Microbial assemblages and methanogenesis pathways impact methane production and foaming in manure deep-pit storages

Authors: YANG, FAN - Iowa State University; ANDERSEN, DANIEL - Iowa State University; Trabue, Steven - Steve; KENT, ANGELA - University Of Illinois; PEPPLE, LAURA - Puck Custom Enterprises, Inc; GATES, RICHARD - Iowa State University; HOWE, ADINA - Iowa State University

Submitted to: PLOS ONE
Publication Type: Peer Reviewed Journal
Publication Acceptance Date: 7/1/2021
Publication Date: 8/3/2021
Citation: Yang, F., Andersen, D.S., Trabue, S.L., Kent, A.D., Pepple, L.M., Gates, R.S., Howe, A.S. 2021. Microbial assemblages and methanogenesis pathways impact methane production and foaming in manure deep-pit storages. PLoS ONE. 16(8). https://doi.org/10.1371/journal.pone.0254730.
DOI: https://doi.org/10.1371/journal.pone.0254730

Interpretive Summary: Foam accumulation in swine manure deep-pits has been linked to explosions and flash fires that are safety concerns for both animals and humans. This study monitored over a 13 month period changes in the physical and chemical composition of manure, rates of methane gas production in manure, swine feed information, and the microbial composition of manure. All this information was analyzed for correlations and associations. The results showed that increased methane gas production was correlated to higher foaming rates, less digestible feed ingredients, and changes in the microbial community favoring efficient use of excess nutrients. Information in this report will be of value for growers, engineers, and scientist working on foaming issues associated with waste processing.

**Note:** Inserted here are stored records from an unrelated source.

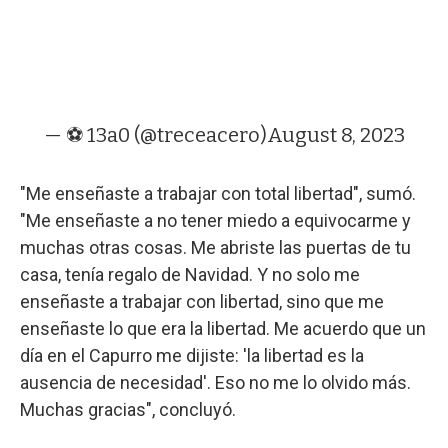
— ⚽️ 13a0 (@treceacero)
August 8, 2023
"Me enseñaste a trabajar con total libertad", sumó.
"Me enseñaste a no tener miedo a equivocarme y
muchas otras cosas. Me abriste las puertas de tu
casa, tenía regalo de Navidad. Y no solo me
enseñaste a trabajar con libertad, sino que me
enseñaste lo que era la libertad. Me acuerdo que un
día en el Capurro me dijiste: 'la libertad es la
ausencia de necesidad'. Eso no me lo olvido más.
Muchas gracias", concluyó.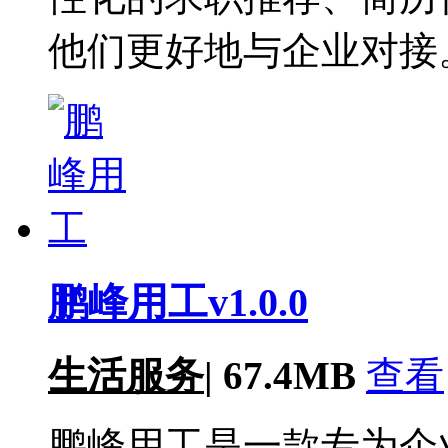
他们更好地与企业对接
鹏峰用工v1.0.0
生活服务
|
67.4MB
查看
鹏峰用工是一款专为企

Technical Abstract: Foam accumulation in swine manure deep-pits has been linked to explosions and flash fires that pose devastating threats to humans and livestock. It is clear that methane accumulation within these pits is the fuel for the fire; it is not understood what microbial drivers cause the accumulation and stabilization of methane. Here, we conducted a 13-month field study to survey the physical, chemical, and biological changes of pit-manure across 46 farms in Iowa. Our results showed that an increased methane production rate was associated with less digestible feed ingredients, suggesting that diet influences the storage pit’s microbiome. Targeted sequencing of the bacterial 16S rRNA and archaeal mcrA genes was used to identify microbial communities’ role and influence. We found that microbial communities in foaming and non-foaming manure were significantly different, and that the bacterial communities of foaming manure were more stable than those of non-foaming manure. Foaming manure methanogen communities were enriched with uncharacterized methanogens whose presence strongly correlated with high methane production rates. We also observed strong correlations between feed ration, manure characteristics, and the relative abundance of specific taxa, suggesting that manure foaming is linked to microbial community assemblage driven by efficient free long-chain fatty acid degradation by hydrogenotrophic methanogenesis.